[Python-Dev] format, int, and IntEnum (original) (raw)

Ethan Furman ethan at stoneleaf.us
Wed Aug 21 09:06:13 CEST 2013


On 08/20/2013 11:15 PM, Ethan Furman wrote:

On 08/14/2013 09:27 PM, Nick Coghlan wrote:

For enums, I believe they should be formatted like their base types (so !s and !r will show the enum name, anything without coercion will show the value) . I agree. While one of the big reasons for an Enum type was the pretty str and repr, I don't see format in that area. How often will one type in "{}".format(somevar) to find out what type of object one has? Myself, I would just type somevar.

So, these are some of the ways we have to display an object:

str() calls obj.str() repr() calls obj.repr()

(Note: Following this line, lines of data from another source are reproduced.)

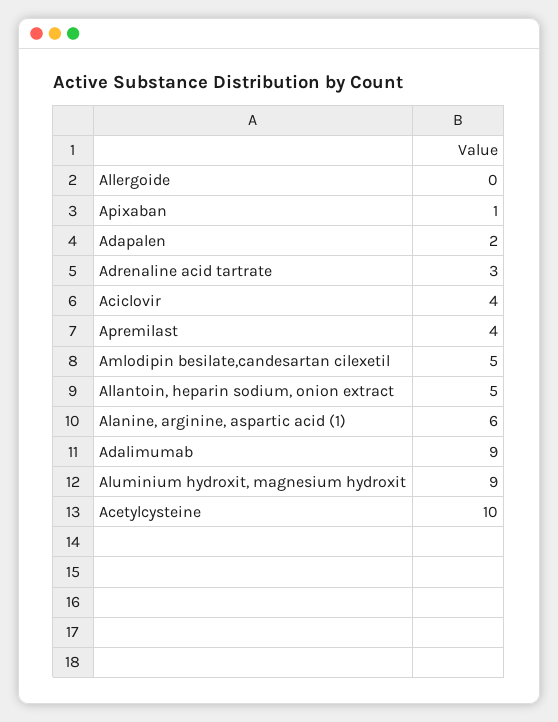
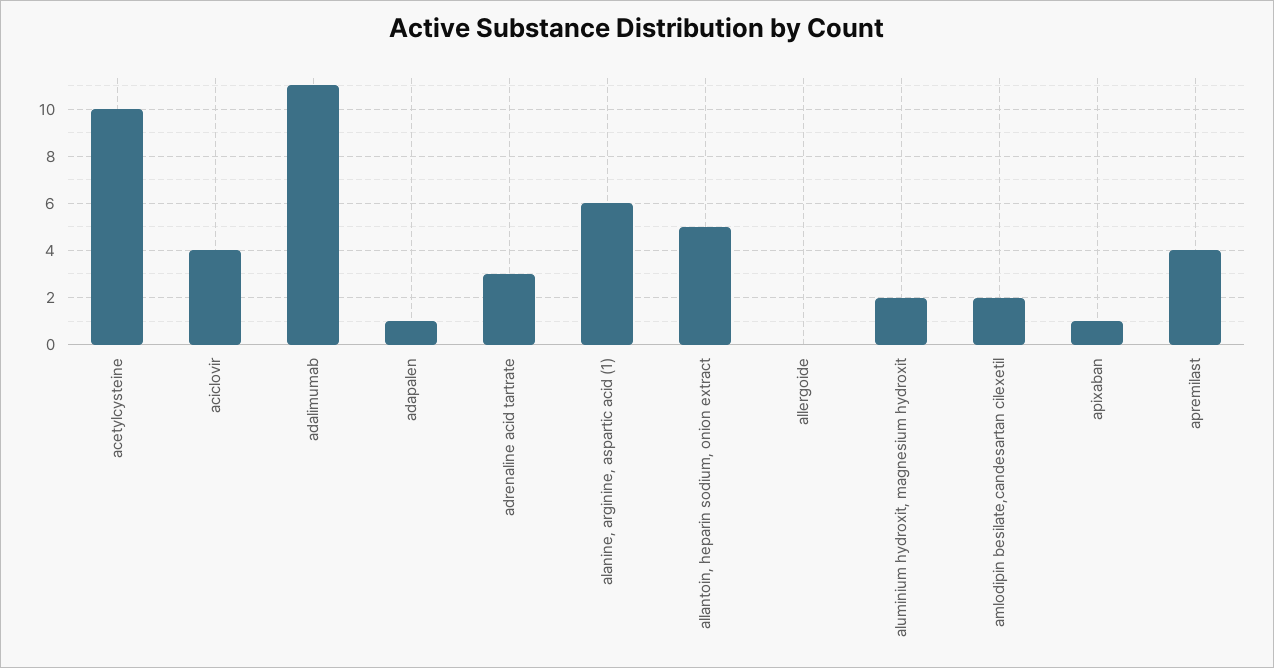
  {
    "Allergoide": 0,
    "Apixaban": 1,
-   "Adapalen": 2,
+   "Adapalen": 1,
    "Adrenaline acid tartrate": 3,
    "Aciclovir": 4,
    "Apremilast": 4,
-   "Amlodipin besilate,candesartan cilexetil": 5,
+   "Amlodipin besilate,candesartan cilexetil": 2,
    "Allantoin, heparin sodium, onion extract": 5,
    "Alanine, arginine, aspartic acid (1)": 6,
-   "Adalimumab": 9,
+   "Adalimumab": 11,
-   "Aluminium hydroxit, magnesium hydroxit": 9,
+   "Aluminium hydroxit, magnesium hydroxit": 2,
    "Acetylcysteine": 10
  }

"%s" calls obj.str() "%r" calls obj.repr() "%d" calls... not sure, but we see the int value

"{}".format() should (IMO) also display the value of the object

Using int as the case study, its presentation types are ['b', 'd', 'n', 'o', 'x', 'X']. Notice there is no 's' nor 'r' in there, as int expects to display a number, not arbitrary text.

So, for mixed-type Enumerations, I think any format calls should simply be forwarded to the mixed-in type (unless, of course, a custom format was specified in the new Enumeration).